Every line below that has the string "always" needs to be copied.

- **The data**:
..............................
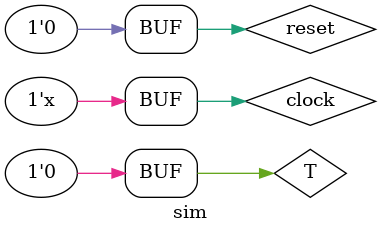
<source format=v>
`timescale 1ns / 1ps


module sim();
    reg T, clock, reset;
    T_FF U1(T, clock, reset, Q);
    initial
    clock = 1'b1;
    always #25 clock = ~clock;
    initial
    begin
        T = 1'b0;
        reset = 1'b1;
        #50
        T = 1'b1;
        reset = 1'b0;
        #50
        T = 1'b0;
        reset = 1'b1;
        #50
        T = 1'b1;
        #50
        T = 1'b0;
        reset = 1'b0;
        #50
        T = 1'b1;     
        #50
        T = 1'b0; 
        #50
        T = 1'b1;     
        #50
        T = 1'b0; 
    end
endmodule

</source>
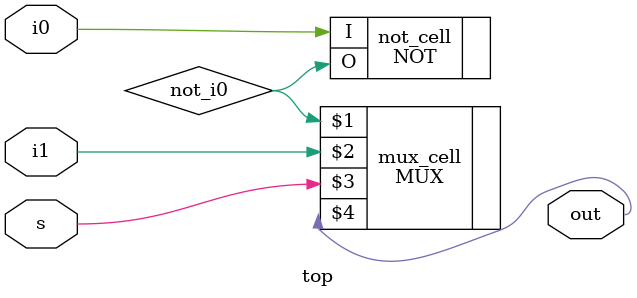
<source format=v>
module top(
  input  wire i0,
  input  wire i1,
  input  wire s,
  output wire out
);

  wire not_i0;
  NOT not_cell (.I(i0), .O(not_i0));

  MUX mux_cell (not_i0, i1, s, out);

endmodule

</source>
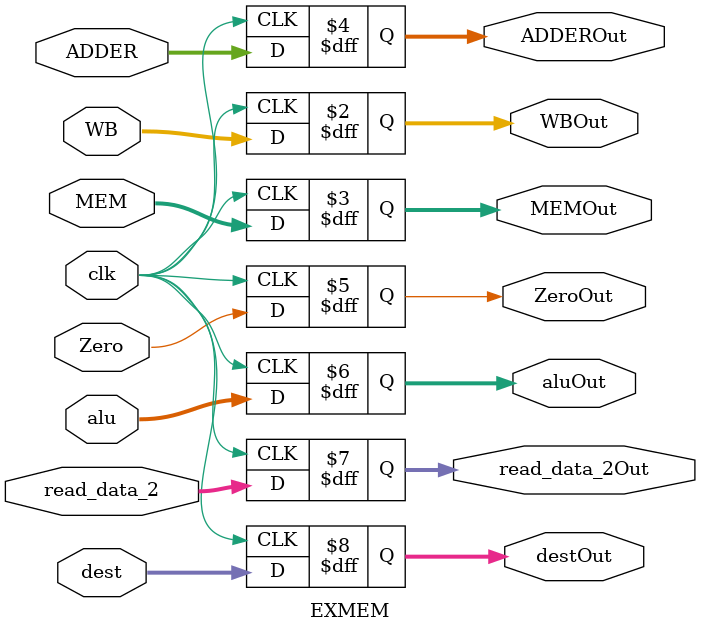
<source format=v>
module EXMEM(output reg [1:0] WBOut,output reg  [4:0] MEMOut, output reg [31:0] ADDEROut, output reg  ZeroOut, output reg [31:0] aluOut, output reg  [31:0] read_data_2Out, output reg [4:0] destOut, input [1:0] WB,input [4:0] MEM, input [31:0] ADDER, input Zero, input [31:0] alu, input [31:0] read_data_2, input [4:0] dest, input clk);

always @(posedge clk)
begin
WBOut = WB;
MEMOut = MEM;
ADDEROut = ADDER;
ZeroOut = Zero;
aluOut = alu;
destOut = dest;
read_data_2Out = read_data_2;
$display("EXMEM %b %b %b %b %b %b %b" ,WBOut, MEMOut, ADDEROut, aluOut,ZeroOut,destOut, read_data_2Out );
end


endmodule 

</source>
..............................
- **Reply to the exercise**:
    always #25 clock = ~clock;
always @(posedge clk)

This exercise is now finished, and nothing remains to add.